Furthermore, the treatment envisaged in the near future will consist of modifying either the trigger factors or the risk factors, or on the other hand manipulation of protective factors by means of genetic intervention.

Although much remains to be done, much ore can be achieved than what might have been imagined just a few years ago. This research has also shown, for example, that smoking constitutes a much greater risk in patients with certain genetic sub-types, and may aggravate both prognosis and the consequences of the disease.

Preventing AMD with vitamins and antioxidants

A further important aspect of this disease is prevention. AMD has been associated with oxidative tissue stress. This is reflected by the fact that while age is the prime risk factor, smoking is the second and gives rise to a very high concentration of free radicals, which increase the oxidative state of the body. In other words, smoking leads to aging of the tissues.

Much has been said recently about antioxidants and vitamins. In Ophthalmology we are fortunate to have at our disposal data obtained from very well designed epidemiological clinical trials, which have indeed shown statistically that certain eating and lifestyle habits act as protectors and reduce the risk of either developing the disease or of increasing it.

One of these clinical trials, carried out in the United States, is known as AREDS (Age-related Eye Disease Study).
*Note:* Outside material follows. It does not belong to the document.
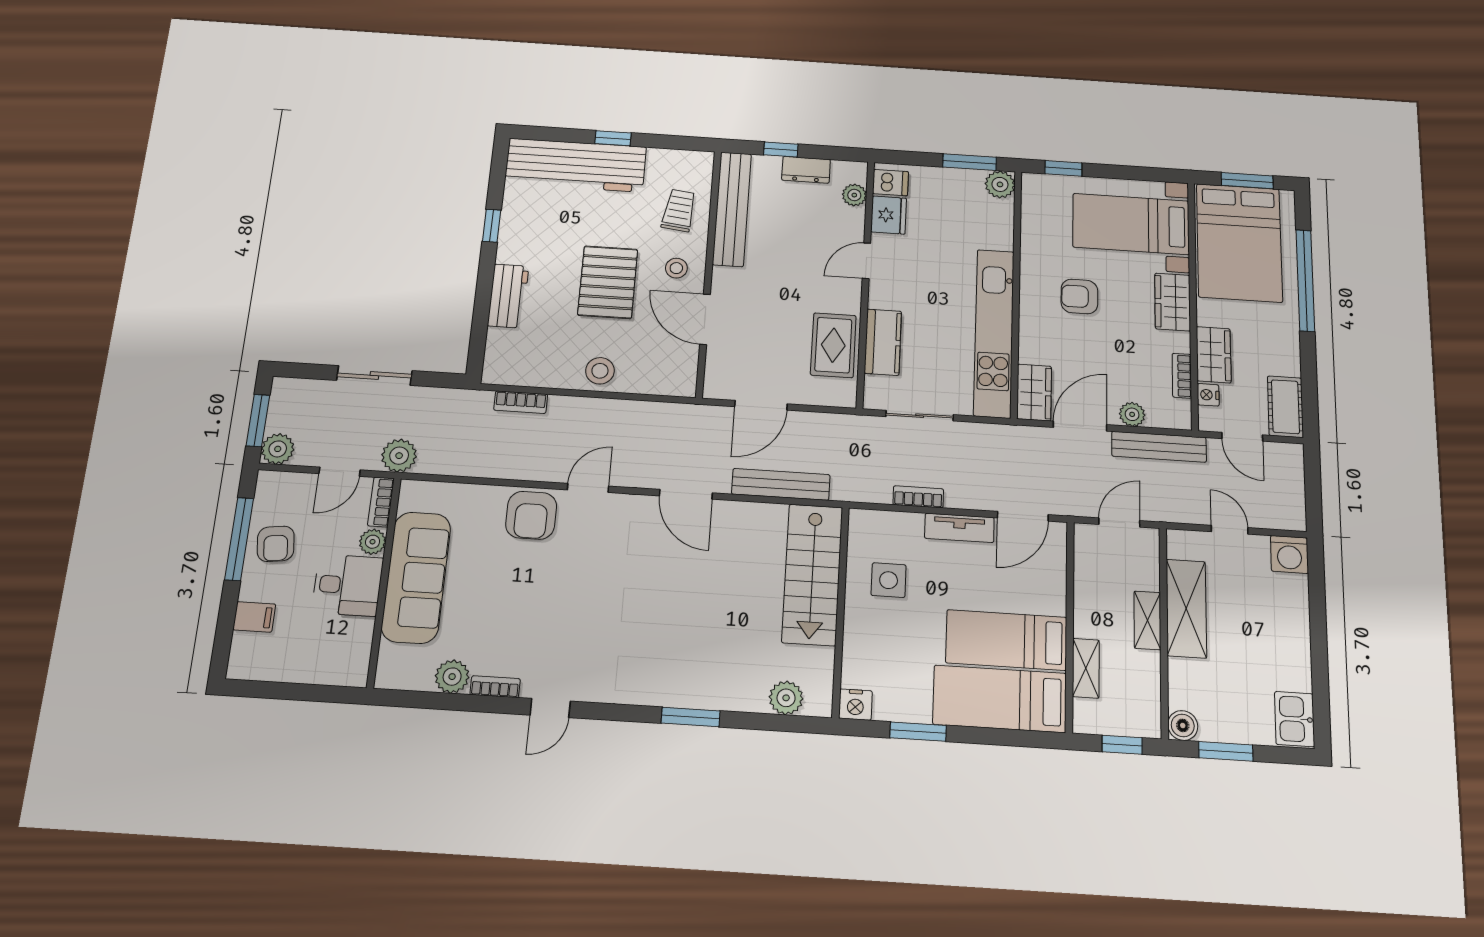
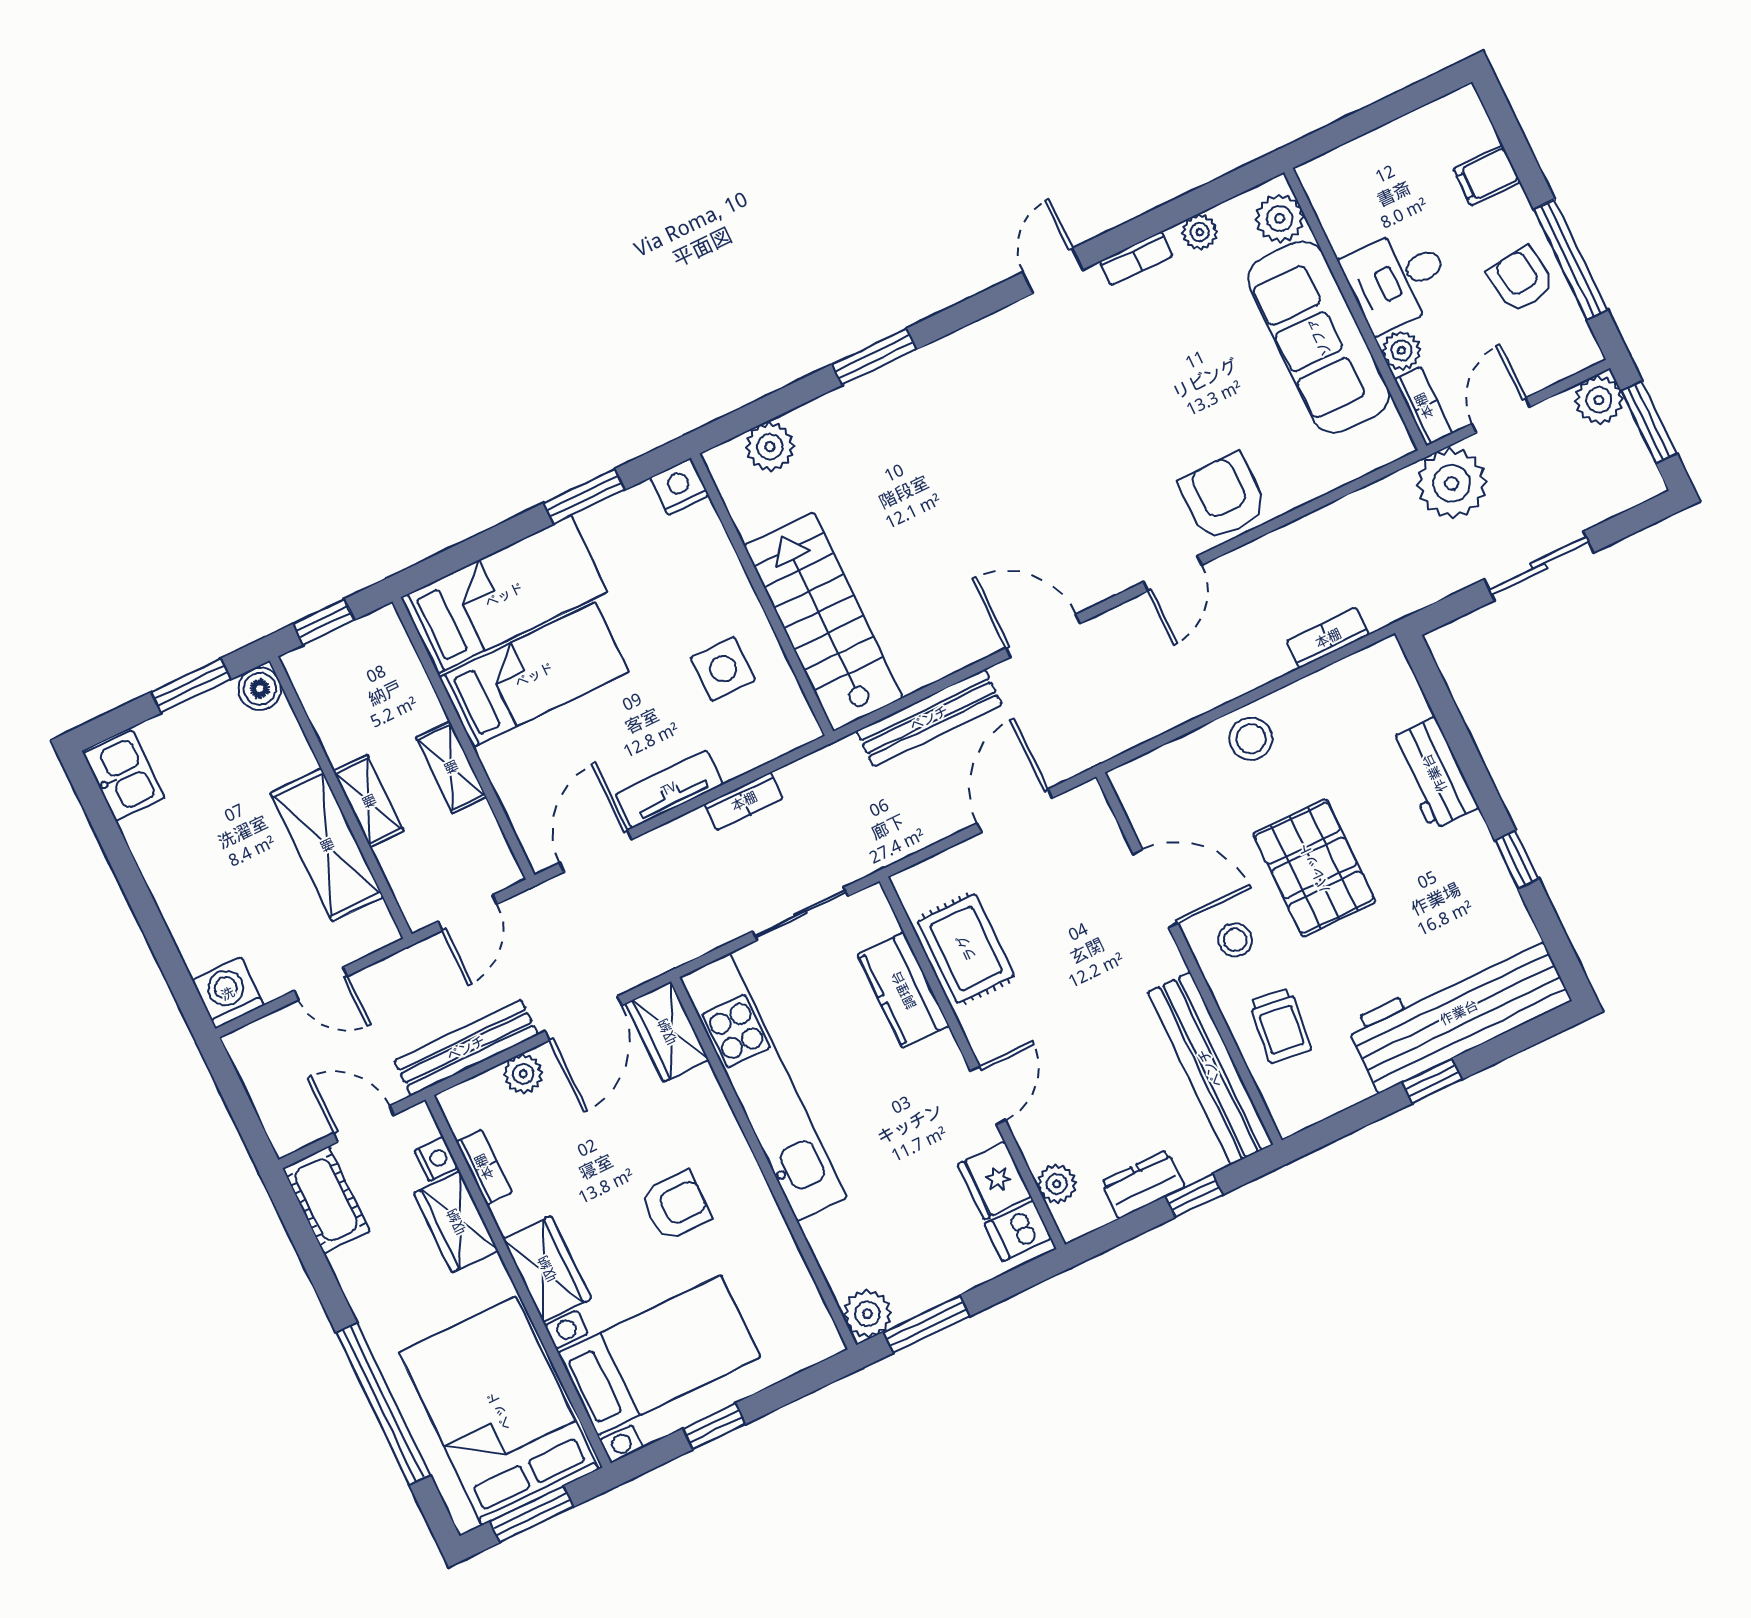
window: (1063, 168) -> (714, 1426), moved
plant: (399, 456) -> (1452, 483), width x1.36, depth x1.36
plant: (394, 662) -> (1280, 218), added
shelving: (1086, 668) -> (451, 767), moved
plant: (452, 677) -> (1200, 232), width x0.73, depth x0.73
It was designed for research into the natural course of AMD and its risk factors, and has involved studies on almost 5,000 patients since 1992. It has shown that vitamin and antioxidant supplements (Vitamin C, Vitamin E, beta-carotene, zinc and copper) reduce the risk of suffering from the disease in its most serious exudative forms by 25%, and can prevent loss of vision by 19%. The beneficial effects lasted for quite a long time after the conclusion of the study.

There is also growing evidence of the protective role played in this condition by lutein supplements, particularly by omega 3 unsaturated fatty acids (DHA/EPA). Knowledge is also being gained of the different mechanisms involved in both blood vessel cells and in platelets, by means of which the omega 3 fatty acids produce an antiangiogenic, neuroprotector and anti-inflammatory effect at the microvascular level.

Early detection of AMD

Another crucial aspect of the fight against vision loss caused by AMD is early detection. Medicine places great emphasis on this point, but it is especially important in those degenerative diseases for which there is no cure and in which successful treatment consists in aborting their progression.

We now have at our disposal a drug called ranibizumab, which is highly effective in arresting the serious exudative types of AMD. However, in order to attain good final vision it is extremely important not to begin at a stage of advanced deterioration. Treatment must be started as soon as possible, since in this way many of our patients can continue to read and drive normally, as well as enjoying personal independence despite suffering from a serious disease that until a short time ago was most likely to lead to considerable loss of vision.

Fortunately, this area of Ophthalmology has benefitted from many advances over a very short period of time, and this progress has dramatically changed the hopes and expectations of our patients. Although much remains to be done before we arrive at total prevention, erradicating the disease by acting upon the genetic agents and defects that cause it, we are now able to provide new forms of treatment which yield highly favourable results in terms of vision, and which far exceed merely palliative treatments, which was the case until only a short time ago.